Article L. 952-2 du Code de l’éducation :
« Les enseignants-chercheurs, les enseignants et les chercheurs jouissent d’une pleine indépendance et d’une entière liberté d’expression dans l’exercice de leurs fonctions d’enseignement et de leurs activités de recherche, sous les réserves que leur imposent, conformément aux traditions universitaires et aux dispositions du présent code, les principes de tolérance et d’objectivité. »
Article L. 141-6 du Code de l’éducation :
« Le service public de l’enseignement supérieur est laïque et indépendant de toute emprise politique, économique, religieuse ou idéologique ; il tend à l’objectivité du savoir ; il respecte la diversité des opinions. »

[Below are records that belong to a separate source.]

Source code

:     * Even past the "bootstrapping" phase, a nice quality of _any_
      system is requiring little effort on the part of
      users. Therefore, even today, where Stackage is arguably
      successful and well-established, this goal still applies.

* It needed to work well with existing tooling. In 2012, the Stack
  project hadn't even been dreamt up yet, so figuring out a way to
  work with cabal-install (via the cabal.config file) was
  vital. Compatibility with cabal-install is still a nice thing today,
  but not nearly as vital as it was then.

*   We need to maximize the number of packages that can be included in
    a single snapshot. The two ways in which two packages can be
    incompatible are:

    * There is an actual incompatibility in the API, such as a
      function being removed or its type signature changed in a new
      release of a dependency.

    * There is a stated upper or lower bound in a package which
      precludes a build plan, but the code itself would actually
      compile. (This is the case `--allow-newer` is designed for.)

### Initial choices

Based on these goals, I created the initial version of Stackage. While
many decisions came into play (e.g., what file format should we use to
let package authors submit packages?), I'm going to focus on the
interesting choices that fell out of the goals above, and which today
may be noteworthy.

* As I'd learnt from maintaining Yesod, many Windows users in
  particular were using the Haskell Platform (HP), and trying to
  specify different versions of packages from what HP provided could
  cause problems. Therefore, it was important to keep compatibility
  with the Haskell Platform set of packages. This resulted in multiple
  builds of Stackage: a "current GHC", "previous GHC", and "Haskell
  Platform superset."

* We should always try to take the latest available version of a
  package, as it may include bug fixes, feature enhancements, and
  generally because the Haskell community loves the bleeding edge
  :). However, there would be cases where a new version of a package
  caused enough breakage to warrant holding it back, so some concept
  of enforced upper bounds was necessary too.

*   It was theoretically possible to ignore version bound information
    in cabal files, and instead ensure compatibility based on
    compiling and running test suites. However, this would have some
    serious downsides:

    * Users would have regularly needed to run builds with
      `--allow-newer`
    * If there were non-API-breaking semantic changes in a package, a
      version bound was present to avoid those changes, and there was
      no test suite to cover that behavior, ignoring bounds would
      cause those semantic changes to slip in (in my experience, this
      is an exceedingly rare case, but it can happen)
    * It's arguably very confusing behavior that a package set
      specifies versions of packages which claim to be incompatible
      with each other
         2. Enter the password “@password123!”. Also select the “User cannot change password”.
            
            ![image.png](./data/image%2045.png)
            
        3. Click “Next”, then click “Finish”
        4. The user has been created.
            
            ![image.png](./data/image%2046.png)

La question qui se pose est désormais de savoir comment qualifier ces propos. S’agit-il d’un antisémitisme assumé ou plutôt d’un ensemble de préjugés, de stéréotypes et de clichés reproduits sans véritable réflexion ? Nous avons plutôt le sentiment ment d’être face à ce que l’on pourrait appeler un antisémitisme ordinaire, nourri de représentations caricaturales.
Ce qui est en cause ici ce sont les représentations que son discours véhicule et contribue à banaliser. Il est important de rappeler la responsabilité qui incombe aux enseignants chercheurs.